> Work request: Make a verbatim copy of the entries below; pictures stay out.

☆ ☆ ☆ ☆ ☆ ☆ ☆

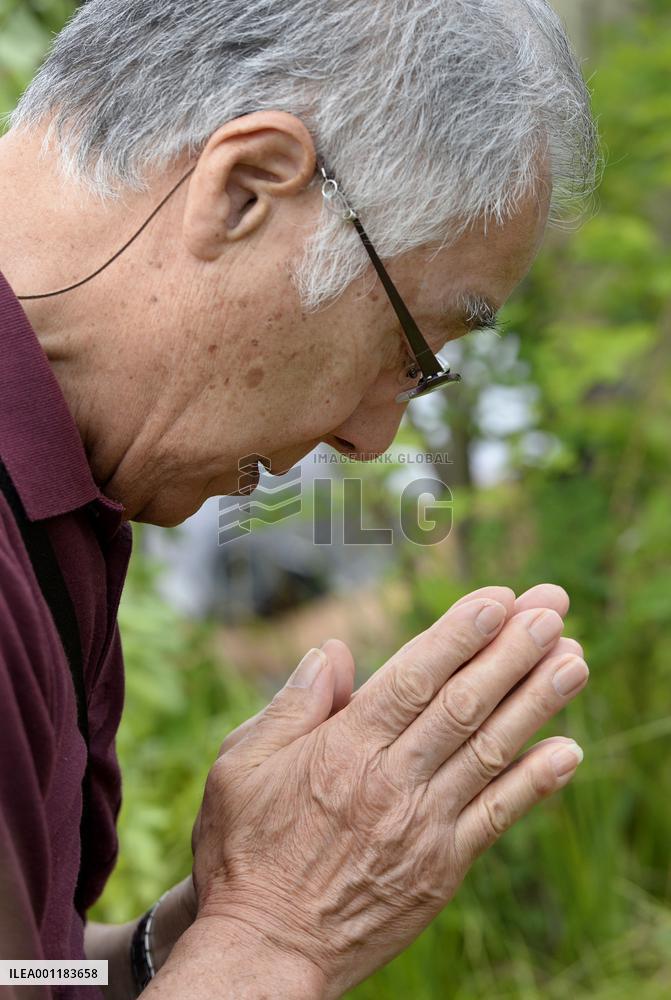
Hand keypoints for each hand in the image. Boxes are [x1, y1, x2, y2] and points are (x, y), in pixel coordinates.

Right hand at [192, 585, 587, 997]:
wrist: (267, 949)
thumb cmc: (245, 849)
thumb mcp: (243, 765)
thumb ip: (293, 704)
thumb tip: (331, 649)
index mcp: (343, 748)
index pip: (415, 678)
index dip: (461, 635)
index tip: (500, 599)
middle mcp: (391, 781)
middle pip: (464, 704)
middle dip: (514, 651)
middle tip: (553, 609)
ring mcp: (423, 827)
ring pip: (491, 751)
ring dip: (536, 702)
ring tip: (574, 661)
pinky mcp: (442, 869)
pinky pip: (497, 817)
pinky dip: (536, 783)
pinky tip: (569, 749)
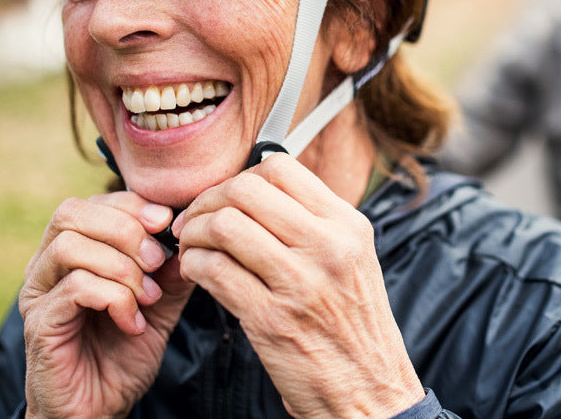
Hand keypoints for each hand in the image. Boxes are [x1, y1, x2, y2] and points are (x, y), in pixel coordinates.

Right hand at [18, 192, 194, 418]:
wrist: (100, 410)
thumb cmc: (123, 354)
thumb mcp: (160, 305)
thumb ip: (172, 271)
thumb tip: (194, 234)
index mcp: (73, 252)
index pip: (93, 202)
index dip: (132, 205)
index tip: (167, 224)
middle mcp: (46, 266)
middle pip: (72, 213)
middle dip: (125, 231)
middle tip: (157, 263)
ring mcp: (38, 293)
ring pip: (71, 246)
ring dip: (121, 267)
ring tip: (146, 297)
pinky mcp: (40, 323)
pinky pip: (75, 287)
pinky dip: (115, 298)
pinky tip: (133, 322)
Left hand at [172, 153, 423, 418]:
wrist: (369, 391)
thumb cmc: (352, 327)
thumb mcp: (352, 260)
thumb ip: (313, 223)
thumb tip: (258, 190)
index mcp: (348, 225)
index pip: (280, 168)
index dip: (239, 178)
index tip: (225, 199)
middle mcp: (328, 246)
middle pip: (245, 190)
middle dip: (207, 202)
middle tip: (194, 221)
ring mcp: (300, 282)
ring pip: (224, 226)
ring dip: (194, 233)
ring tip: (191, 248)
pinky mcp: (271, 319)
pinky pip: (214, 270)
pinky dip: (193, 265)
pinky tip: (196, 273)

☆ ☆ ☆ ☆ ☆ ☆ ☆

> Your response:
Hand keypoints for each hand in the image. Boxes are [x1, y1, x2, y2] and points are (x, y), in pixel coordinates.

Right hand at [192, 585, 587, 997]:
wrist: (267, 949)
thumb cmc: (245, 849)
thumb mcp: (243, 765)
thumb ip: (293, 704)
thumb tip: (331, 649)
index mcp: (343, 748)
index pip: (415, 678)
index dip: (461, 635)
index tip: (500, 599)
middle mcp: (391, 781)
middle pip: (464, 704)
middle dip: (514, 651)
middle tip: (553, 609)
ring mcp: (423, 827)
ring pip: (491, 751)
ring dip: (536, 702)
ring tip: (574, 661)
pinky mcp: (442, 869)
pinky pip: (497, 817)
pinky dip: (536, 783)
pinky tip: (569, 749)
Hand keypoints for each hand in the image. Boxes are [x1, y1, x2, y2] and points are (x, y), in pixel coordinates.

Right hand at [18, 192, 194, 418]:
wrist: (100, 410)
thumb cmc: (123, 354)
thumb mcp: (160, 305)
thumb ip: (172, 271)
thumb tip: (194, 234)
index mcp: (73, 252)
index pip: (93, 202)
index dip: (132, 205)
index tip: (167, 224)
middle mcp: (46, 266)
middle pip: (72, 213)
middle dip: (125, 231)
middle tip: (157, 263)
ring mcp: (38, 293)
ring pip: (71, 246)
ring dip: (121, 267)
ring tip: (146, 297)
pinky mcp: (40, 323)
pinky pip: (75, 287)
pinky dip: (115, 298)
pinky tip: (133, 322)
Left hand at [172, 153, 423, 418]:
wrist: (369, 391)
thumb cmc: (352, 327)
thumb mcp: (352, 260)
thumb ip: (313, 223)
thumb tip: (258, 190)
index mcp: (348, 225)
index pip: (280, 168)
index dip: (239, 178)
index tip: (225, 199)
middle mcp: (328, 246)
middle pip: (245, 190)
middle dip: (207, 202)
middle tip: (194, 221)
ring mcp: (300, 282)
ring pip: (224, 226)
ring dip: (194, 233)
ring tip: (191, 248)
pinky mcp: (271, 319)
pinky pip: (214, 270)
pinky dip: (193, 265)
pinky tip: (196, 273)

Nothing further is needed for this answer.